The Line Of Beauty author Alan Hollinghurst honoured with knighthood
He won the Booker Prize in 2004 for The Line Of Beauty, the first work of gay fiction to win the prestigious literary award.
British author Alan Hollinghurst said he is “delighted and deeply touched” to be awarded a knighthood in the New Year Honours list for services to literature.
The 70-year-old writer earned the Booker Prize with The Line Of Beauty in 2004, the first work of gay fiction to win the prestigious literary award.
He said in a statement to the PA news agency: “I’m delighted and deeply touched to be given this quite unexpected honour for doing something I have always loved doing: making up stories about the world I’ve inherited and tried to play my part in.
“I take it as a great encouragement to keep going”.
Sir Alan was born in Gloucestershire and went on to study at Magdalen College, Oxford, where he later became a lecturer, before moving to London.
The former Times Literary Supplement deputy editor’s first novel, 1988’s The Swimming-Pool Library, was a critical and awards success and dealt with being gay in an intimate detail, something that was rare at the time.
It would go on to win the 1989 Somerset Maugham Award and the 1991 Forster Award.
He then published The Folding Star, which was shortlisted for the Booker Prize and won the James Tait Black Memorial Prize for fiction, and The Spell, before writing 2004’s The Line Of Beauty.
His novel, set during the Margaret Thatcher years and framed by her 1983 and 1987 general election victories, was not seen as the favourite to win the Booker Prize in 2004 as Sir Alan recalled to the literary award’s website.
He said: “There was a quite strong expectation that (Cloud Atlas author) David Mitchell would win, and the TV cameramen, who of course know the outcome in advance, appeared to be gathered round his table; but then my name was read out, and they swivelled as one towards me.”
His book is about Nick Guest, a young aesthete and Oxford graduate who moves into the London home of his university friend, Toby Fedden, the son of a rising Conservative MP.
This brings Nick into a world of privilege, with him meeting Baroness Thatcher at a party while high on cocaine, as it chronicles the spread of Aids and the hero’s sexual conquests.
In 2006, Pride And Prejudice screenwriter Andrew Davies brought the novel to the small screen with a BBC adaptation starring Downton Abbey actor Dan Stevens as Nick and Blackadder star Tim McInnerny as Toby’s father Gerald Fedden.

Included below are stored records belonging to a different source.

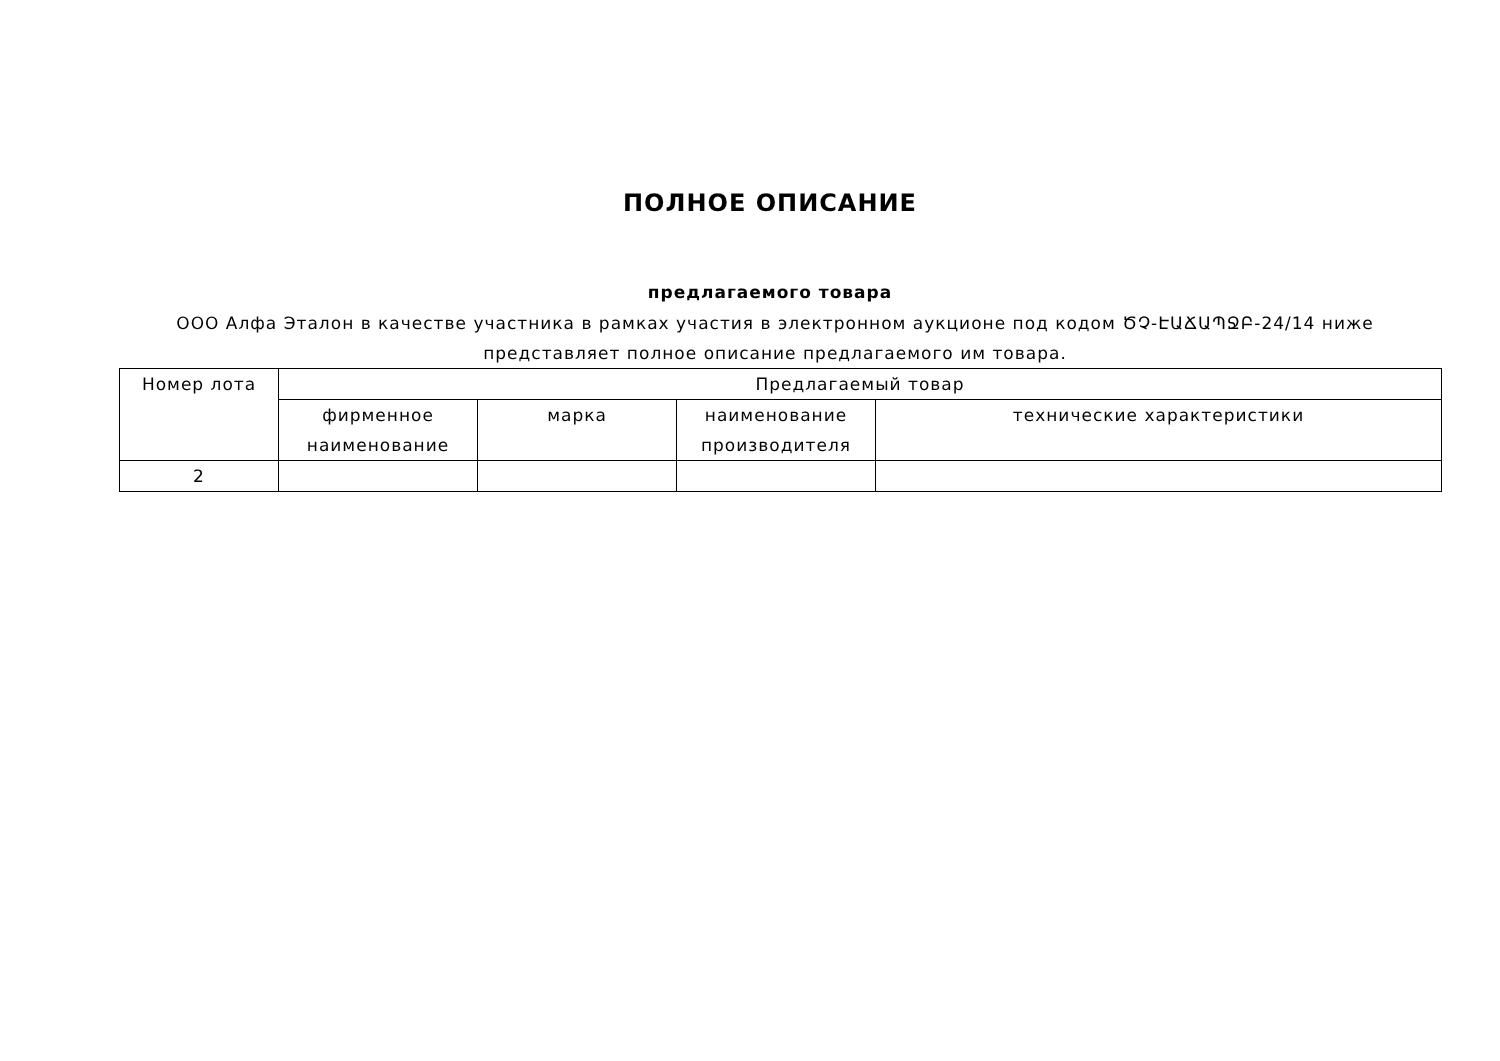ПОЛНОЕ ОПИСАНИЕ
предлагаемого товара
ООО Алфа Эталон в качестве участника в рамках участия в электронном аукционе под кодом ԾՉ-ԷԱՃԱՊՋԲ-24/14 ниже представляет полное описание предлагаемого им товара.
| Номер лота | Предлагаемый товар | | | |
| --- | --- | --- | --- | --- |
| | фирменное наименование | марка | наименование производителя | технические характеристики |
| 2 | | | | |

Sir Alan has gone on to follow up the book with The Stranger’s Child, dealing with gay themes during the First World War, which made the Booker longlist, won the French literary prize Prix du Meilleur Livre Etranger and was shortlisted for the Walter Scott Prize.
His recent books, The Sparsholt Affair in 2017 and Our Evenings in 2024, also deal with gay and class themes.
In 2009, Sir Alan was among 10 high-profile gay people, including Sir Elton John, to be invited by the National Portrait Gallery to choose individuals who had inspired them for a specially created exhibition.
He chose the writer Ronald Firbank, who died in May 1926 and wrote about sexuality and class.
Sir Alan was elected to the Royal Society of Literature in 1995 and was made an honorary fellow by Magdalen College in 2013.